Work required:
Wherever "Ejecución" shows up in the records below, copy the whole line.

*** Begin section ***

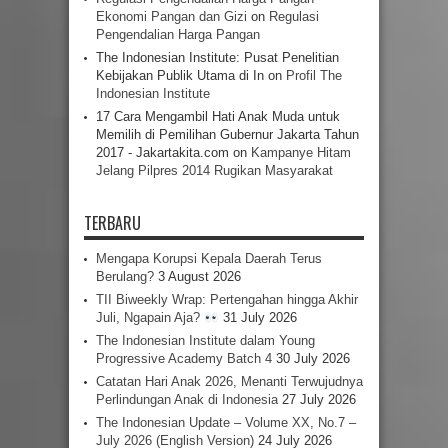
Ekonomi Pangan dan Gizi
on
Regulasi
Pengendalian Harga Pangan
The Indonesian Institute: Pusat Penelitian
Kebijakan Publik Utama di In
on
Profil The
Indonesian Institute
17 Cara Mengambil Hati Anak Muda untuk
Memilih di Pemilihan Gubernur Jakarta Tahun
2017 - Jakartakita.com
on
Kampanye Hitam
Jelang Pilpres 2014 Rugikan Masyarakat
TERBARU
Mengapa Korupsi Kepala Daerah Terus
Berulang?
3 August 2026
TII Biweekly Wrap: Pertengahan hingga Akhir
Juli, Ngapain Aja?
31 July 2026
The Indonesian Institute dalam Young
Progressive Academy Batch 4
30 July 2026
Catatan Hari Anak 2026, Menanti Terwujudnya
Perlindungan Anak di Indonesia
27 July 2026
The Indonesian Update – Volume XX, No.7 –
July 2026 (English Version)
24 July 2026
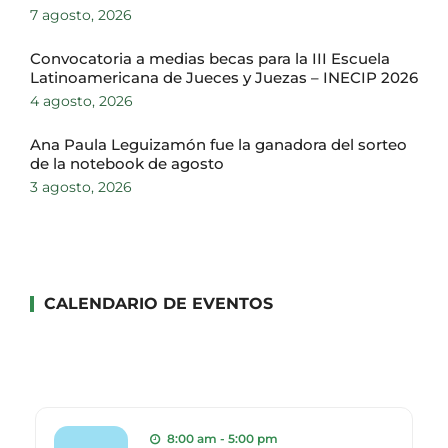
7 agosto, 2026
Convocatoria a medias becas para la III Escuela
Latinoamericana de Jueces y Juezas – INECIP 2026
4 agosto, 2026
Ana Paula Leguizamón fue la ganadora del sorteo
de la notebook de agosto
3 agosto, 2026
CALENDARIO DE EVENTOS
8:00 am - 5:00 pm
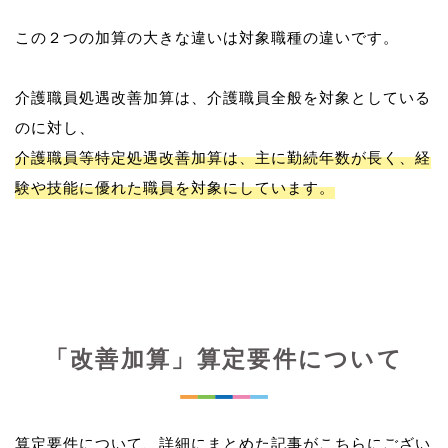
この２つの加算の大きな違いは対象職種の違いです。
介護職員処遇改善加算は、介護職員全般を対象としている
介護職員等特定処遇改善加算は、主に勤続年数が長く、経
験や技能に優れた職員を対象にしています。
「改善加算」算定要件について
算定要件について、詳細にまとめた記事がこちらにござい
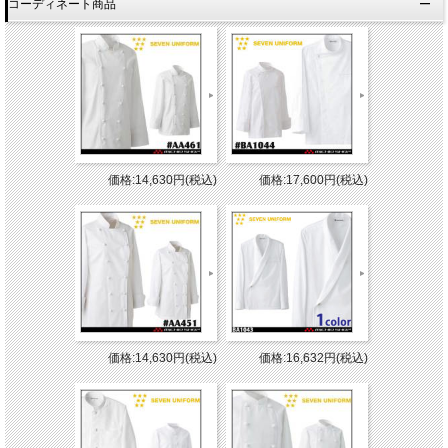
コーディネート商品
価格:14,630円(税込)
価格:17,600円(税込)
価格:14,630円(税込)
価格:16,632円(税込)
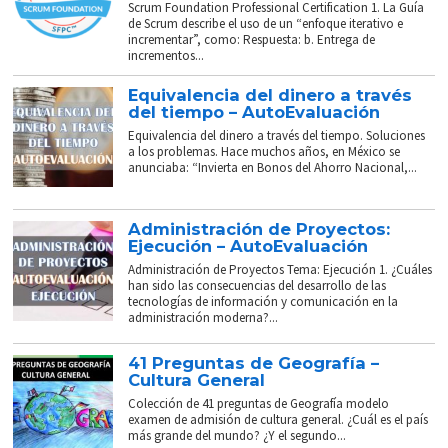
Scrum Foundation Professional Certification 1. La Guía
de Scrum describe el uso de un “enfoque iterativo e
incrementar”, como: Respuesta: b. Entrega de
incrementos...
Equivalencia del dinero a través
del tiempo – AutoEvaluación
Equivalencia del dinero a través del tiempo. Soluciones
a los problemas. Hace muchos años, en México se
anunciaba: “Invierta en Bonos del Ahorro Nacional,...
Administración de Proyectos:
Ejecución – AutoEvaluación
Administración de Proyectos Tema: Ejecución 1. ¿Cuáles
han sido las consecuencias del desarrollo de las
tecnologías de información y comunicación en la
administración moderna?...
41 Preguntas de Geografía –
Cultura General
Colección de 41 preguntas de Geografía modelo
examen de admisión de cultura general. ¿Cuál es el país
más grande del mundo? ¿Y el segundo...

*** End section ***
*** Begin section ***

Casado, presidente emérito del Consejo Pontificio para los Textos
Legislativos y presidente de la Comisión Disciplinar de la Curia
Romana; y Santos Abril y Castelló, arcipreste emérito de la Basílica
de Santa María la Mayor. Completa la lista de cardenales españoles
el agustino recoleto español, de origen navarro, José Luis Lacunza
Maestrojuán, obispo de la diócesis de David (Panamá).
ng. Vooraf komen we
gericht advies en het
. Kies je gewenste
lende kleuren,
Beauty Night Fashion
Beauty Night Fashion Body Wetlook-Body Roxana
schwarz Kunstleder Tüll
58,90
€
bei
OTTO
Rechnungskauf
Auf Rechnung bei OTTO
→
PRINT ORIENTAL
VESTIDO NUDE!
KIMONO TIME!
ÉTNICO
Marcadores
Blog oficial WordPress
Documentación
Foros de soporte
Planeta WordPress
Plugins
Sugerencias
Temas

*** End section ***

Exercise result:
Ejecución – AutoEvaluación
Administración de Proyectos Tema: Ejecución 1. ¿Cuáles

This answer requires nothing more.